** Input data follows **

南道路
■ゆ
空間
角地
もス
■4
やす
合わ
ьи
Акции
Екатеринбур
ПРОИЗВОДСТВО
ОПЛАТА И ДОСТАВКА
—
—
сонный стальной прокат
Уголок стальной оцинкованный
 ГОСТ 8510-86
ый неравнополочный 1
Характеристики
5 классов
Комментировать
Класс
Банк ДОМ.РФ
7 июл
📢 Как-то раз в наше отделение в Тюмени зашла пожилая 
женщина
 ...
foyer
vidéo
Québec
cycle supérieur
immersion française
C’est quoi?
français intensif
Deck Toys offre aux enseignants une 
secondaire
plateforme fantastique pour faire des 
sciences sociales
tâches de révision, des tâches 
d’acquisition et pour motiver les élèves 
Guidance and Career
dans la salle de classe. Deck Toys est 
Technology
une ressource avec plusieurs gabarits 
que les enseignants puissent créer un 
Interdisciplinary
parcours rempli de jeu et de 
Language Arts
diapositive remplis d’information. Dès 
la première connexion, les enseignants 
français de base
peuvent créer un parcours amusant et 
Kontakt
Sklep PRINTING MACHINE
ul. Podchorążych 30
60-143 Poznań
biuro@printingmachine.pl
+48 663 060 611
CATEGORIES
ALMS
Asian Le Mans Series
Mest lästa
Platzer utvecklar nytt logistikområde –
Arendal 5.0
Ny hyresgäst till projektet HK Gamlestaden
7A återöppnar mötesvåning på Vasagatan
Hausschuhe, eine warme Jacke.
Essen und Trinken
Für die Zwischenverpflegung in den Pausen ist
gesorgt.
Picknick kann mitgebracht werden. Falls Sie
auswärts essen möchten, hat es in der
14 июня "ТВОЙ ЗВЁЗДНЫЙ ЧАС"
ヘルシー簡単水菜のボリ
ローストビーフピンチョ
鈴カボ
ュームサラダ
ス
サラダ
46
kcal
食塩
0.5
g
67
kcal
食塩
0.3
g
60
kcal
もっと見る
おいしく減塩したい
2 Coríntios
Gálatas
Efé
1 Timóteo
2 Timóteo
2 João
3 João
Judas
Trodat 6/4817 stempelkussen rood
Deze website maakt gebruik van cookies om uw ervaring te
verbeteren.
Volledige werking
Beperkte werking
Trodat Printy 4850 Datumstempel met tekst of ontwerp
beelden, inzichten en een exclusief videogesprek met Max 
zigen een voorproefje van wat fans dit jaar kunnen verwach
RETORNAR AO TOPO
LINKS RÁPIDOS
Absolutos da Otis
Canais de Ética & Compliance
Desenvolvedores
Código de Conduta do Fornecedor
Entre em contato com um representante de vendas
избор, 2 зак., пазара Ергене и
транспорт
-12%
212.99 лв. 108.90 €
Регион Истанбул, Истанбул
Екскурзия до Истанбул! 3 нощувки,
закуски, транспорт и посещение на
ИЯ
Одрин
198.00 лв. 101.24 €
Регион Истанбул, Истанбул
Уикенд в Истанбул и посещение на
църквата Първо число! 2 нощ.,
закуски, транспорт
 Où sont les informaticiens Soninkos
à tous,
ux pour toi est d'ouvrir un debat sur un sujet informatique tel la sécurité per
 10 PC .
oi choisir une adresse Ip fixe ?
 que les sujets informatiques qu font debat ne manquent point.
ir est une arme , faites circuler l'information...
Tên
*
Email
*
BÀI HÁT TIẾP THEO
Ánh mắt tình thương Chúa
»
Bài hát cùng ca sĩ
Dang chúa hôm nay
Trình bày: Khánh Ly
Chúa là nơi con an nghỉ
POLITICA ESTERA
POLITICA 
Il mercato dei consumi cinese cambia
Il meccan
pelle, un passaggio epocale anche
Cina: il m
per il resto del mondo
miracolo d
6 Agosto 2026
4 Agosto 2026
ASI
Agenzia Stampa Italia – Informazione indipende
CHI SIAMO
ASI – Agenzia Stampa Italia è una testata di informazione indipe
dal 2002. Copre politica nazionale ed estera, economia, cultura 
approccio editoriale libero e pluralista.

** End of Input data **

=== Exercise objective ===
Begin at the line above that has "tâches de révision, des tâches" and stop after the line that has "peuvent créer un parcours amusant et", copying each line exactly and adding nothing else.

=== Output of the exercise ===
tâches de révision, des tâches 
d’acquisition et pour motiver les élèves 
Guidance and Career
dans la salle de classe. Deck Toys est 
Technology
une ressource avec plusieurs gabarits 
que les enseignants puissent créer un 
Interdisciplinary
parcours rempli de jeu et de 
Language Arts
diapositive remplis d’information. Dès 
la première connexion, les enseignants 
français de base
peuvent créer un parcours amusant et 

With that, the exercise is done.